WPD offers new fingerprinting app for children developed by retired TPD detective
When retired Tustin Police Department Det. Chuck Still first joined the juvenile division, he had 66 cases on his desk – half of which were missing kids.
There was one case that became the turning point for his future calling as an app developer. It involved a dozen young girls living in a flop house.
“Every single one of these girls [was] a runway from somewhere,” said Still, adding that though he got their names, they were fake. And they had no IDs.
Without any identification, there was no way to know where they belonged. And because there was no sign of physical harm, they couldn’t be taken into custody.
It’s scenarios like this that really got the thought process going. When he retired in 2007, Still started doing Live Scan electronic fingerprinting, further honing his idea.
“We saw a problem and we started to find a way to fingerprint kids because we do it for adults,” Still said, adding that when he met up with a computer engineer, they set the plan in motion and developed a program that could take fingerprints for children on a touch-less scanner. Kid Print+ was born. “The two of us came up with a way to fingerprint kids that is easy.”
The Westminster Police Department is the first law enforcement agency to sign up with Kid Print+, which launched for the agency at its annual Safety Day this July.
WPD Det. Paul Walker said although ink fingerprinting has been traditionally used for children, it’s not very effective. Because children’s fingers are softer than adults, the ink tends to smear during fingerprinting, rendering fingerprint cards virtually unreadable.
“It really doesn’t do a whole lot of good,” Walker said.
Kid Print+ eliminates that problem by using smartphone cameras to photograph the fingerprint for an improved image.
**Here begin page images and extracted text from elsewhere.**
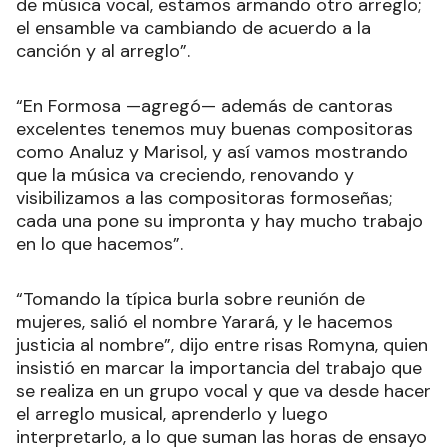
de música vocal, estamos armando otro arreglo;
el ensamble va cambiando de acuerdo a la
canción y al arreglo”.
“En Formosa —agregó— además de cantoras
excelentes tenemos muy buenas compositoras
como Analuz y Marisol, y así vamos mostrando
que la música va creciendo, renovando y
visibilizamos a las compositoras formoseñas;
cada una pone su impronta y hay mucho trabajo
en lo que hacemos”.
“Tomando la típica burla sobre reunión de
mujeres, salió el nombre Yarará, y le hacemos
justicia al nombre”, dijo entre risas Romyna, quien
insistió en marcar la importancia del trabajo que
se realiza en un grupo vocal y que va desde hacer
el arreglo musical, aprenderlo y luego
interpretarlo, a lo que suman las horas de ensayo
“It works much better,” Still said.
Plus, the app allows parents to add photos of their children and detailed descriptions. If their child goes missing, the information is easily accessible through their account, which parents also can update with recent photos.
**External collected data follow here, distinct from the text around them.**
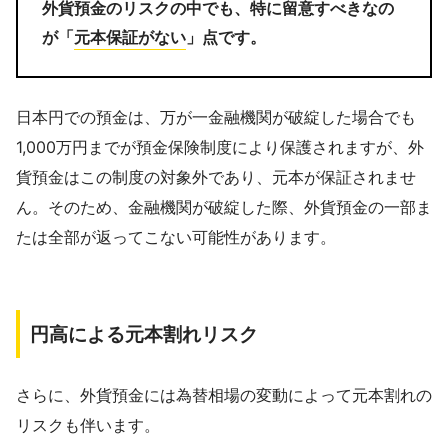
外貨預金のリスクの中でも、特に留意すべきなの
が「
元本保証がない
」点です。
日本円での預金は、万が一金融機関が破綻した場合でも
1,000万円までが預金保険制度により保護されますが、外
貨預金はこの制度の対象外であり、元本が保証されませ
ん。そのため、金融機関が破綻した際、外貨預金の一部ま
たは全部が返ってこない可能性があります。
円高による元本割れリスク
さらに、外貨預金には為替相場の変動によって元本割れの
リスクも伴います。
At Safety Day, WPD’s explorers scanned more than a couple hundred kids’ fingerprints, which then were emailed to parents so they could store the information and print it out at home. There is no database maintained by the agency for these fingerprints – the parents have complete control of the information.
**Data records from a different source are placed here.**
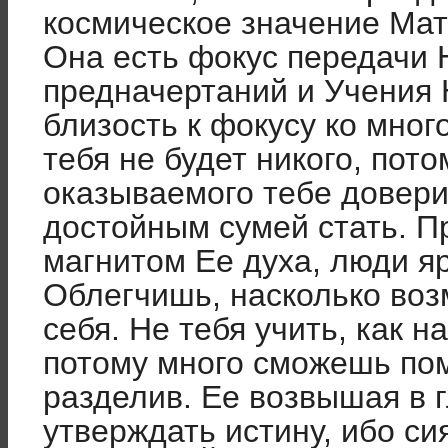
космическое значение Мат
Она есть фокус пе­редачи
предначертаний и Учения 
близость к фокусу ко мног
тебя не будет никого, пот
оказываемого тебе довери
достойным сумей стать. 
маг­нитом Ее духа, люди я
Облегчишь, насколько воз
себя. Не тебя учить, как н
потому много смо­жешь по
разделив. Ее возвышая в г
утверждать истину, ибо си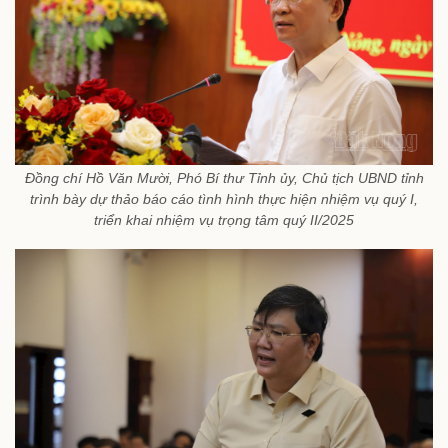
Đồng chí Hồ Văn Mười, Phó Bí thư Tỉnh ủy, Chủ tịch UBND tỉnh
trình bày dự thảo báo cáo tình hình thực hiện nhiệm vụ quý I,
triển khai nhiệm vụ trọng tâm quý II/2025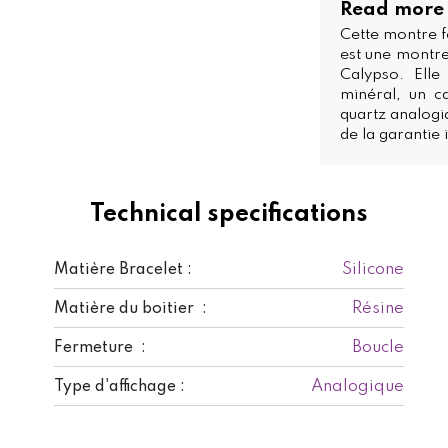
Read more
Cette montre 
est une montre
Calypso. Elle
minéral, un ca
quartz analogiq
de la garantie 
Technical specifications
Silicone
Matière Bracelet :
Résine
Matière du boitier :
Boucle
Fermeture :
Analogique
Type d'affichage :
“They weren’t aware that that technology existed and they were happy that they could have something that could be stored electronically,” said Walker of parents’ positive feedback about the app. “This allows them to have a hard copy and a digital copy at the same time.”
Though currently the scanning is only being offered by the WPD at special events like Safety Day through the explorer program, Walker, who also is lead explorer advisor, would like to expand availability for scanning for the public on a more regular basis.
“It seems to be working very well so far,” Walker said.